Histology of colloid milium
In the papillary dermis, homogenous eosinophilic masses of a colloid are found (figures 1,2,3). Colloid masses are clefted or fissured, and these fissures may be lined with fibroblasts (figure 4 arrow).
In adult-type colloid milium, there is often a grenz zone with subepidermal sparing of the papillary dermis (figure 5 arrow) and solar elastosis. There is sparing of adnexal structures (figure 6).
Colloid milium pathology
Special studies for colloid milium
Staining is positive for PAS. Congo red and crystal violet may also be positive.
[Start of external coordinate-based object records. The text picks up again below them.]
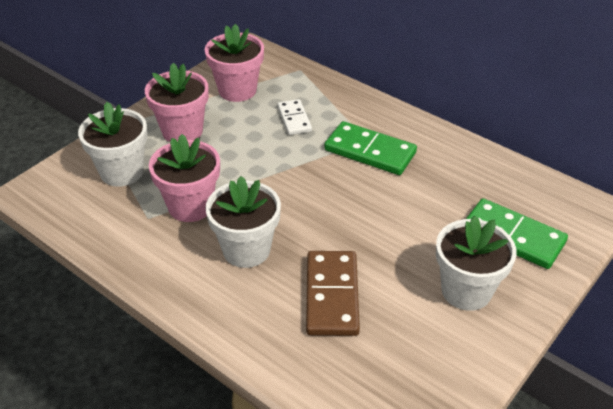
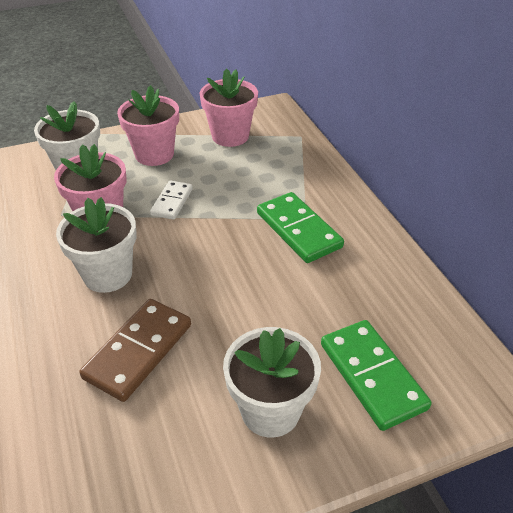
camera: 30 degrees right, 0 degrees up
(294, 119) = (256, 176): white domino -> white domino (172, 202)

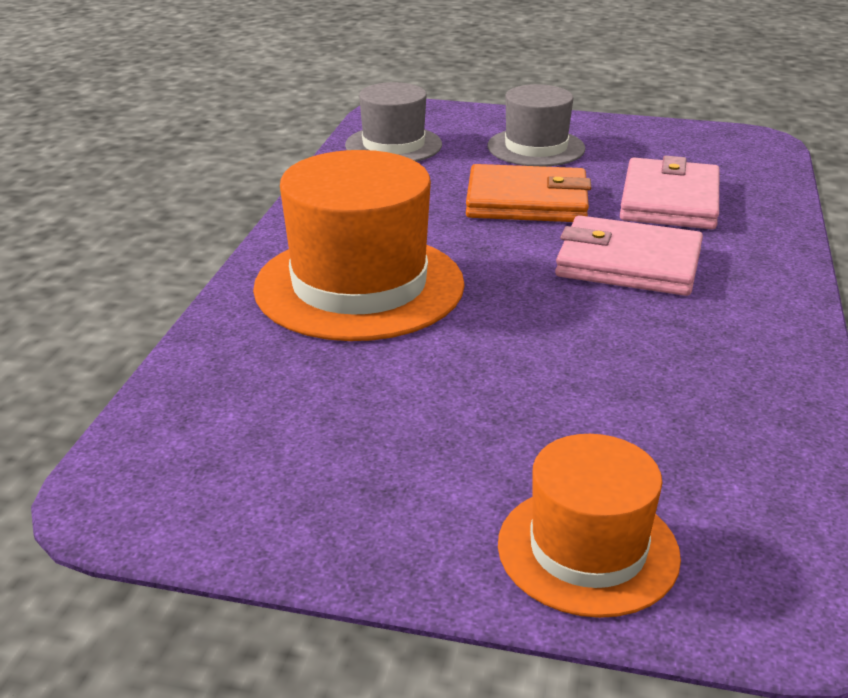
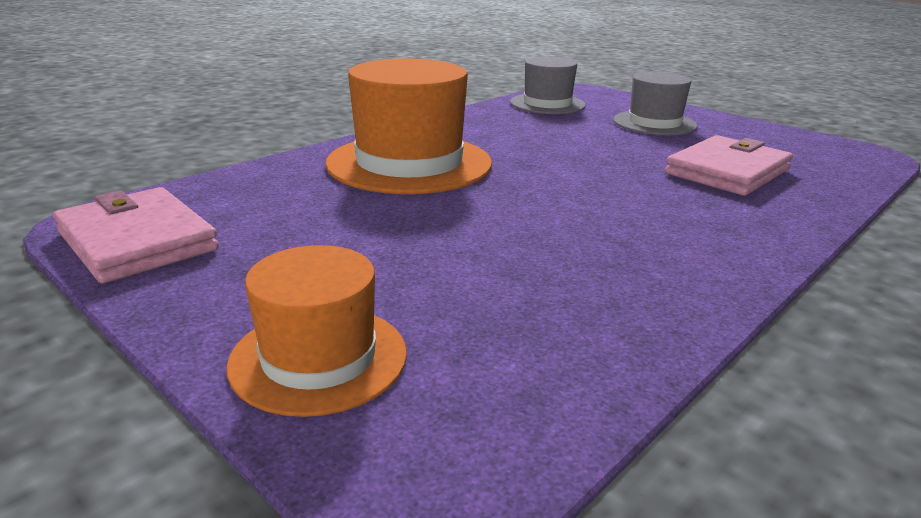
camera: 30 degrees right, 5 degrees down
(527, 201) = (602, 148): orange wallet -> none
(628, 263) = (633, 198): pink wallet -> pink wallet (137, 241)

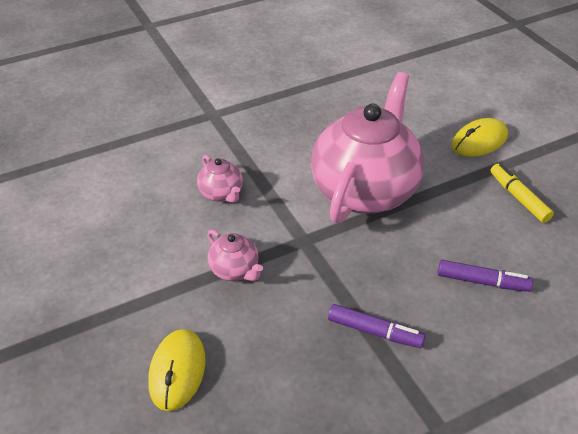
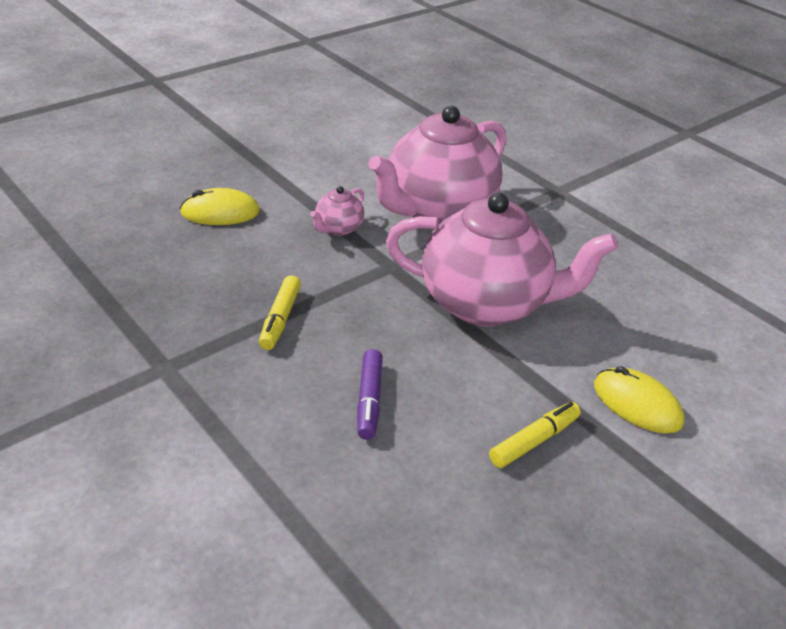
camera: 75 degrees right, 5 degrees down
(221, 194) = (437, 210): pink teapot -> pink teapot, size x2.41
(374, 331) = (280, 319): purple marker -> yellow marker

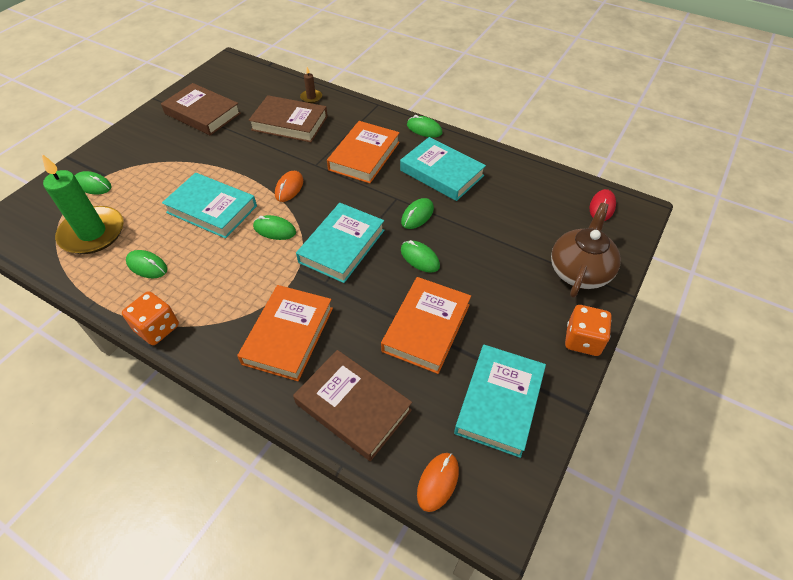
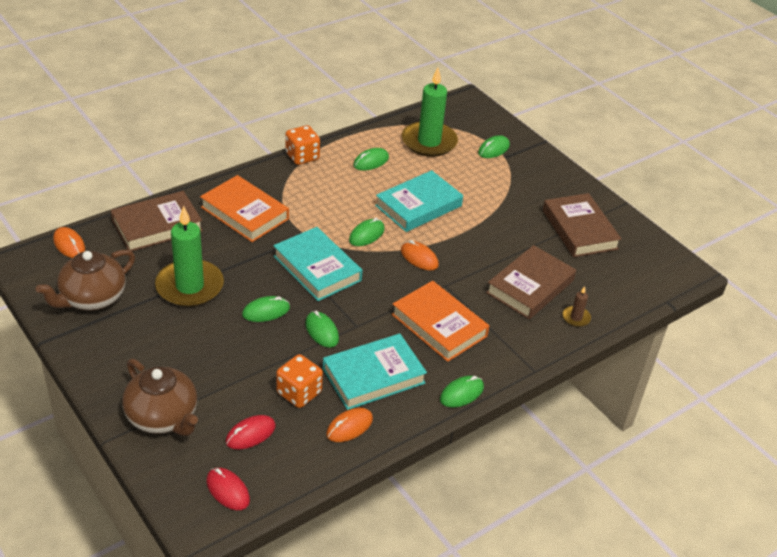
camera: 110 degrees right, 10 degrees down
(202, 113) = (579, 229): brown book -> brown book turned 75 degrees counterclockwise
(426, 327) = (190, 286): orange book -> green candle
(497, 170) = (349, 427): none -> orange mouse
(499, 402) = (92, 298): turquoise book -> brown teapot
(548, 215) = (250, 434): none -> red mouse
(582, 340) = (95, 376): orange dice -> orange dice (299, 393)

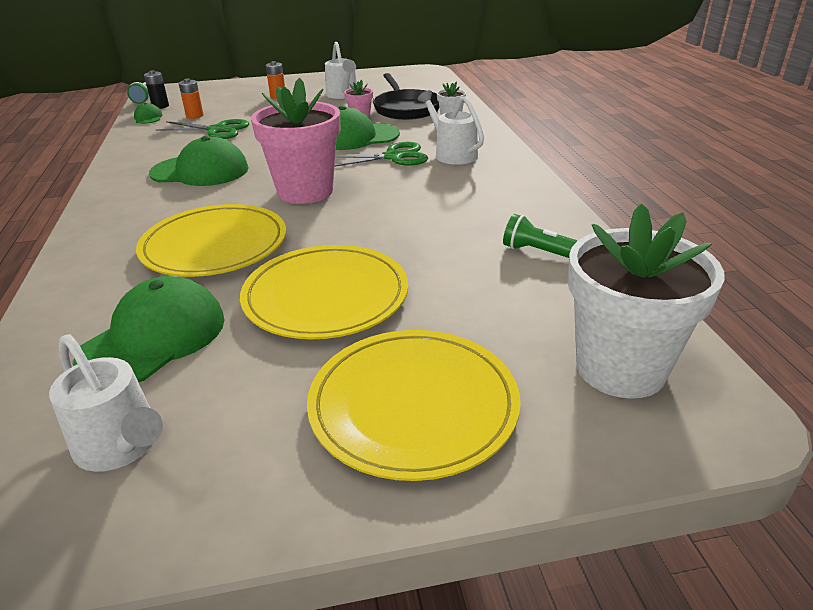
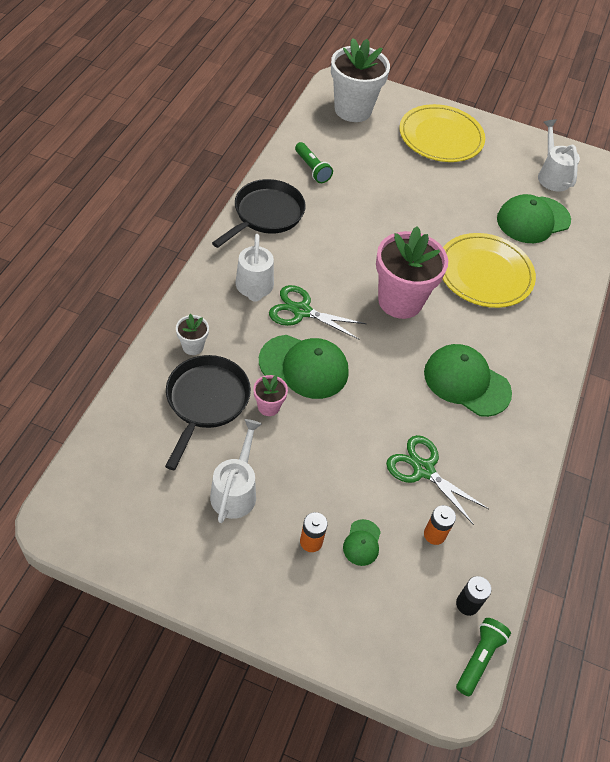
camera: 155 degrees left, 20 degrees up
(148, 118) = (489, 565): green cap -> green cap (362, 543)
(326, 296) = (442, 202): yellow plate -> none
(521, 195) = (265, 215): none -> black pan

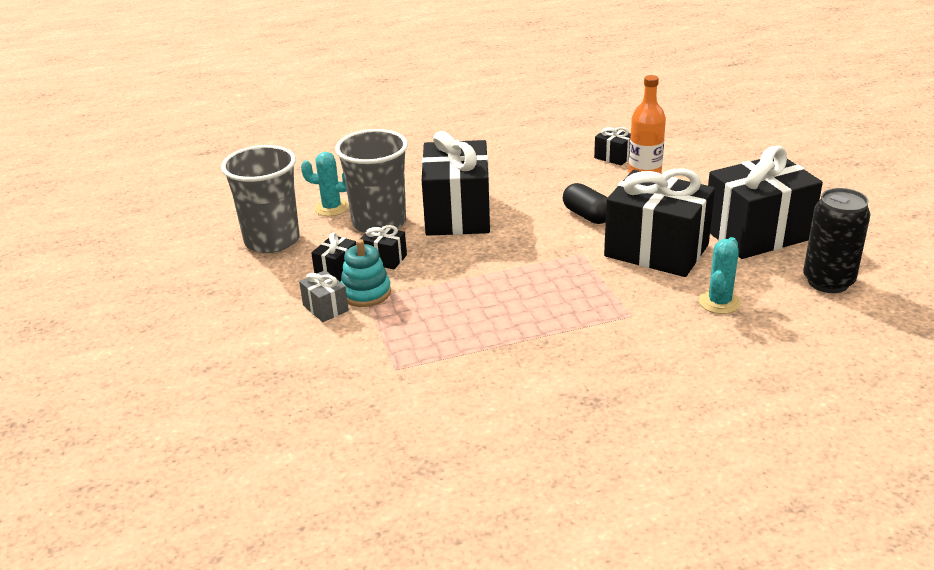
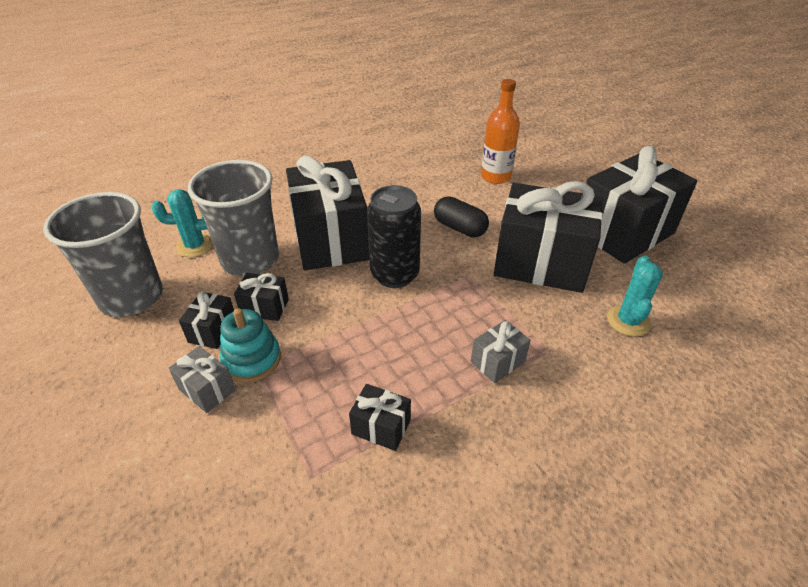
camera: 15 degrees left, 10 degrees up
(579, 317) = (497, 362): none -> grey gift
(613, 157) = (461, 160): black gift -> black gift (381, 427)
(828, 282) = (714, 281): black can -> black can (395, 275)

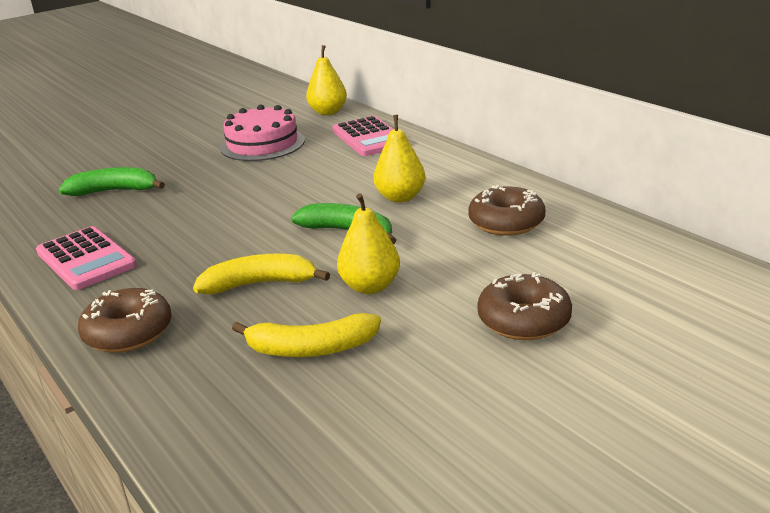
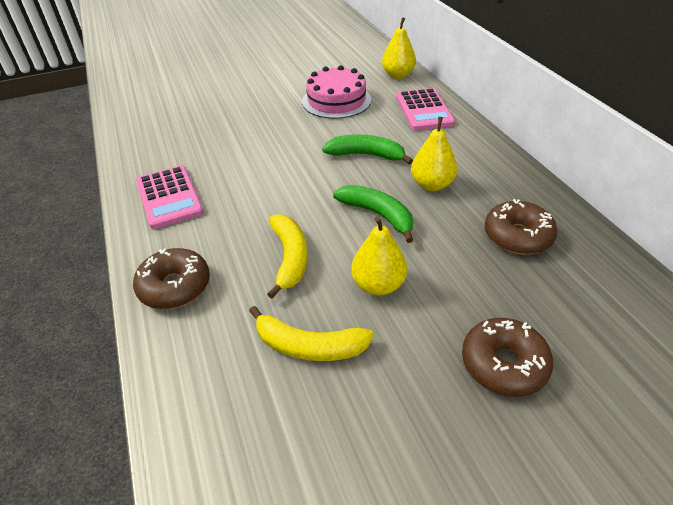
camera: 15 degrees right, 15 degrees up
(114, 191) = (212, 129): green banana -> green banana (366, 155)
(260, 284) = (290, 258): yellow banana -> yellow banana turned 75 degrees clockwise

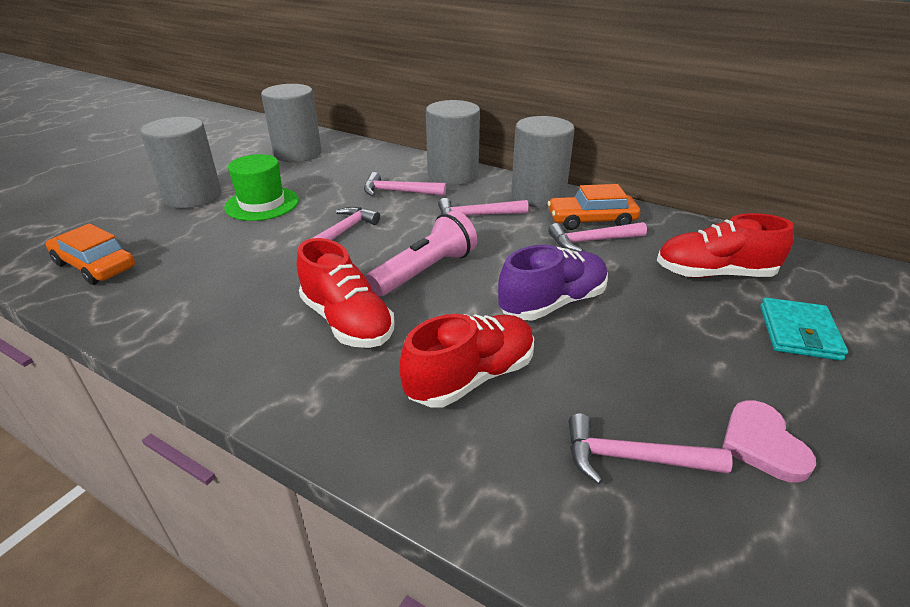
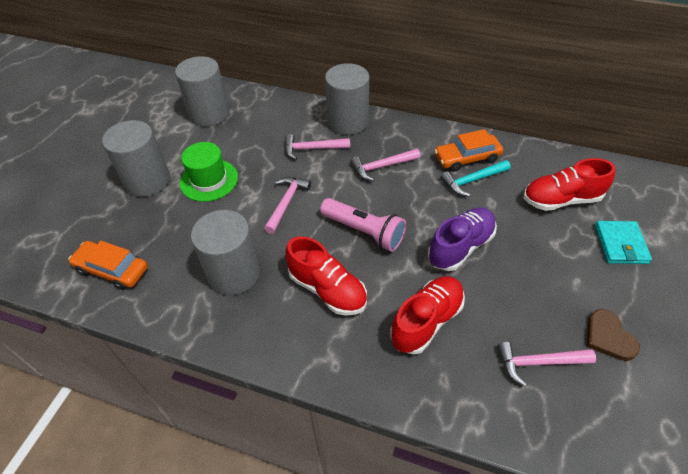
camera: 10 degrees left, 15 degrees up
(425, 271) = (364, 232): pink flashlight -> pink flashlight turned 90 degrees clockwise
(538, 195) = (421, 136): grey cylinder -> grey cylinder (234, 273)
(592, 241) = (472, 180): pink hammer -> turquoise hammer
(762, 444) = (608, 337): pink heart -> brown heart

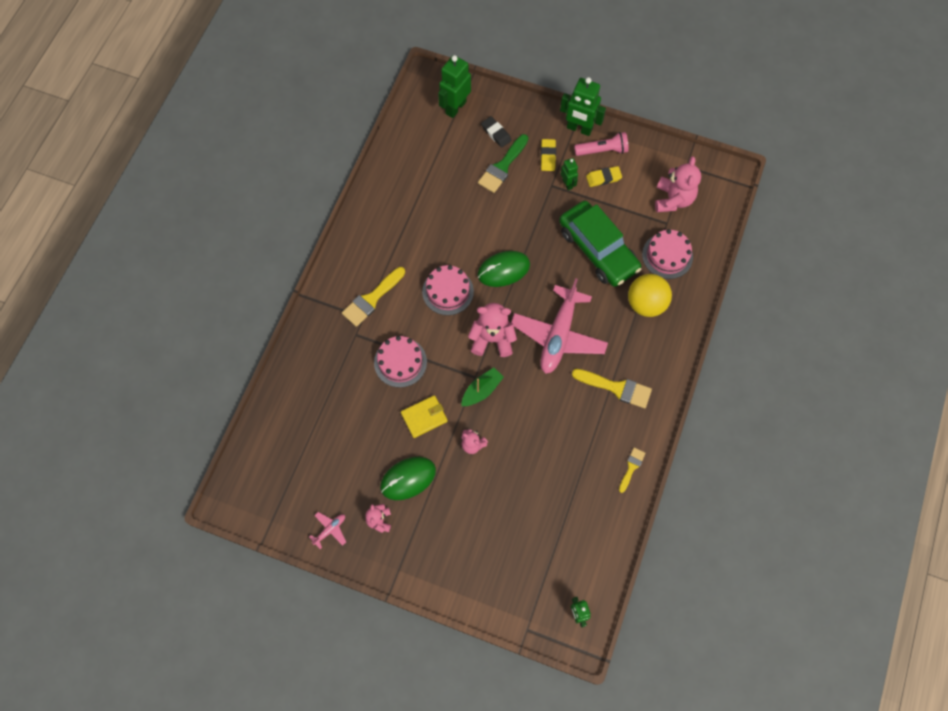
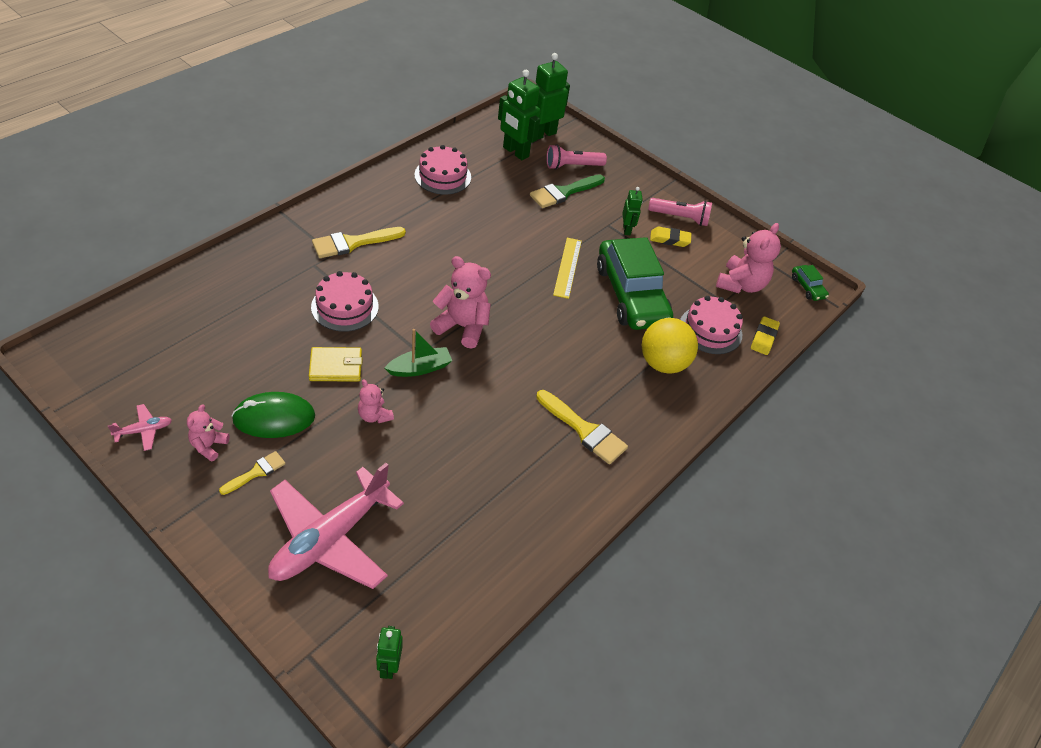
camera: 15 degrees right, 20 degrees down
(448, 291) = (440, 267): pink cake -> pink cake (442, 176)
(496, 133) = (572, 166): black eraser -> pink flashlight
(503, 270) = (513, 272): green mouse -> none
(540, 245) = (567, 267): none -> yellow ruler
(548, 156) = (617, 202): yellow eraser -> yellow eraser (763, 338)
(558, 335) = (542, 352): pink plane -> pink plane (330, 538)
(579, 129) = (663, 193): green robot -> green robot (515, 152)
(631, 467) = (559, 521): yellow brush -> yellow brush (256, 472)
(722, 178) = (807, 287): none -> green car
Differential diagnosis of colloid milium
Primary cutaneous amyloidosis: Differentiation may be difficult and made only by special stains. In contrast to amyloidosis, colloid milium is negative for laminin and type IV collagen. Cytokeratin is positive in lichen amyloidosis and can be helpful in differentiation from colloid milium, which stains negatively; however, nodular amyloid and skin involvement by systemic amyloid are also negative for cytokeratin. Juvenile-type colloid milium may stain positively for cytokeratin and is considered a variant of lichen amyloidosis by some authors. Electron microscopy of amyloidosis reveals straight non-branched filaments whereas colloid milium filaments are shorter, branched and wavy.
Erythropoietic protoporphyria: hyaline deposits are seen around and within superficial blood vessel walls. Involvement of the dermoepidermal junction may be seen (spared in colloid milium).
Lipoid proteinosis: dermal deposits are accentuated around blood vessels. Atrophy of eccrine sweat glands and involvement of pilosebaceous units are additional features. Unlike colloid milium, there is positive staining for laminin, type IV collagen and cytokeratin.
Ligneous conjunctivitis: Juvenile colloid milium has been reported to be associated with this chronic pseudomembranous conjunctivitis. Plasminogen deficiency may be a common causality. Histology of ligneous conjunctivitis reveals thinned or eroded conjunctival epithelium, subepithelial amorphous eosinophilic masses and foci of granulation tissue.